If I understand this right, the looser material is shrinking (densifying) by 6 to 10 per cent (net, borrow to fill), and the denser material is fluffing by 1 to 2 percent.

In general concept, that looks appropriate, but I can't say on the specific ratios. I'd be very hesitant to apply a correlation from Dr to clayey material where Dr can't be determined. Lee and Singh's correlation data presumably came from the band of finer granular soils with small amounts of silt where either Proctor-type impact test or the vibrated max test can be used. (The data used in the correlation in DM7 came from granular soils.) For one thing, the stress normalization of SPT (like Cn used by HB Seed for liquefaction analysis) doesn't really work the same in granular and clayey materials.

Regards,
DRG

 

[fattdad]

DGR, I hear you on all counts. Regarding stress normalization, in the "typical" cut to fill range, we are in the 0 to 1/2 tsf range, so I could (not that I will) factor that variable out of this type of assessment. Regarding sandy versus clayey soils this type of analysis just isn't valid. Matter of fact, as a quantifiable exercize, I'm not sure for sandy soils this is valid. Qualitativelly, I do find this somewhat interesting.

I welcome further comments. At this point I'm faced with local earthwork contractors just using 12 percent "shrinkage" and then telling us the site doesn't balance. Then our civil department regrades the site and there's excess to deal with. Not a problem on a big site - big problem on a small site (i.e., where there is no place to put the excess).

f-d

¡papá gordo ain’t no madre flaca!

 

[dgillette]

12% net loss (borrow to fill) just sounds high to me, based on how you've described the materials and what I've seen on other projects, mostly large dam embankments.

Your local dirt movers may be mixing up NET loss with 12% loss from truck volume to compacted volume (a believable amount), or maybe they are used to measuring by load count, and what's actually in the truck is lower than the full struck or heaped capacity they are assuming. (I'm shocked!) Short of doing a lot of density tests in both borrow and fill, and detailed 'before' and 'after' surveys of both (as are sometimes done when the C is being paid for exc in borrow separately from placed embankment fill), I don't know how to prove that.

 

[fattdad]

So, here's the question. Should I let this inquiry out to the earthwork forum? My initial thought was to direct it here to get a better peer perspective.

f-d

¡papá gordo ain’t no madre flaca!

 

[dgillette]

Sure, but I think it would be good to put it out in terms of asking for people's EXPERIENCE with shrink and swell factors. Otherwise, you might get just more discussion along the lines of "Well, it really ought to..."

I'll cast around here to see if anybody has ever compiled our shrink and swell experience. We have often, not always, paid for excavation in borrow area as a separate item from embankment fill because we often have to reject portions of the borrow material as being unsuitable for dam core or whatever. That might complicate the interpretation. (We figure the contractor isn't responsible for what's in the borrow area, so handle that with explicit separation of exc in borrow and placed fill. Probably get a better price, and definitely fewer claims, if the bidders know they will get paid for exc even if the load is rejected and they don't have to figure that into their bid price for embankment fill.)

DRG

Required tasks =>
A. Extract the part of the shrinkage discussion from "I welcome further" up to and including "large dam embankments.", word for word.
B. In the shrinkage discussion, list every person named as a source of a correlation or an analysis method, not counting the people posting in the thread.
The data that comes next has no connection to the shrinkage discussion.

Input data =>
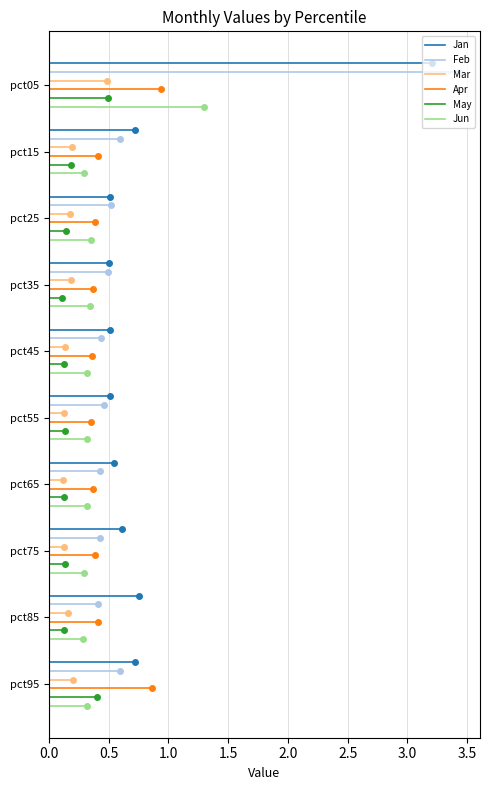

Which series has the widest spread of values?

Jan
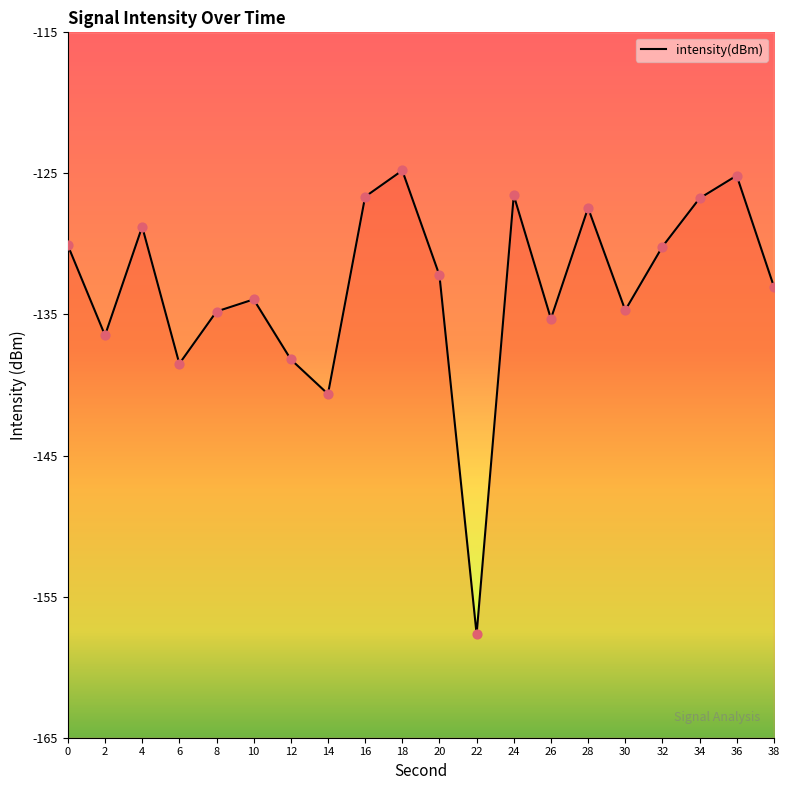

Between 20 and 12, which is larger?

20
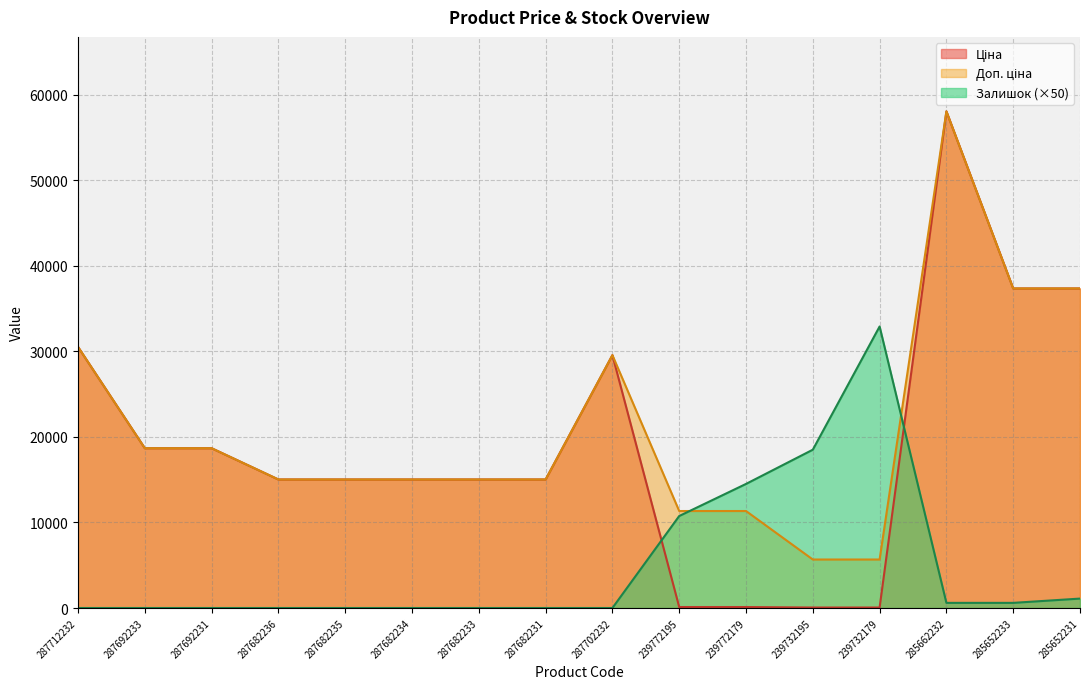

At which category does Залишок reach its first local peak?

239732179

* * *

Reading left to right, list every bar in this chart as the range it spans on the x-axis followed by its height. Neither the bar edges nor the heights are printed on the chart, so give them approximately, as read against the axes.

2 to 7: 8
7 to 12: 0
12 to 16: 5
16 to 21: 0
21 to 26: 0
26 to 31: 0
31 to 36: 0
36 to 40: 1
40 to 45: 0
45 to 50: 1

==

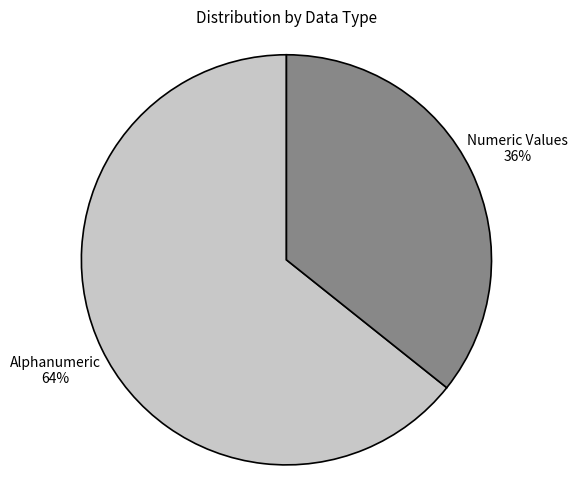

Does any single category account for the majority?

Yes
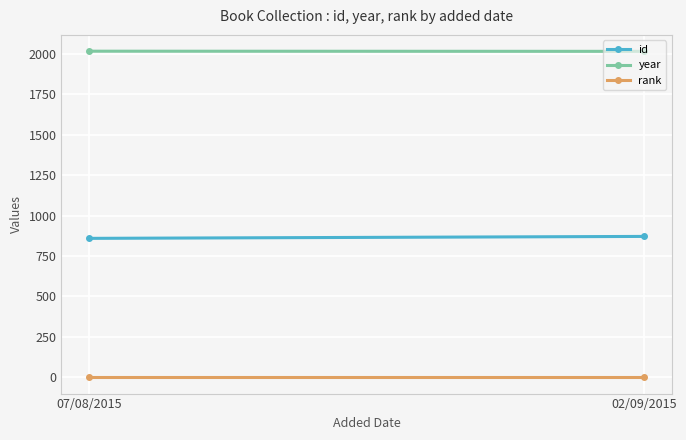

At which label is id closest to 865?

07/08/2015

Solution list =>
A.
I welcome further comments. At this point I'm faced with local earthwork contractors just using 12 percent "shrinkage" and then telling us the site doesn't balance. Then our civil department regrades the site and there's excess to deal with. Not a problem on a big site - big problem on a small site (i.e., where there is no place to put the excess).

f-d

¡papá gordo ain’t no madre flaca!

 

[dgillette]

12% net loss (borrow to fill) just sounds high to me, based on how you've described the materials and what I've seen on other projects, mostly large dam embankments.

B.
Lee
Singh
HB Seed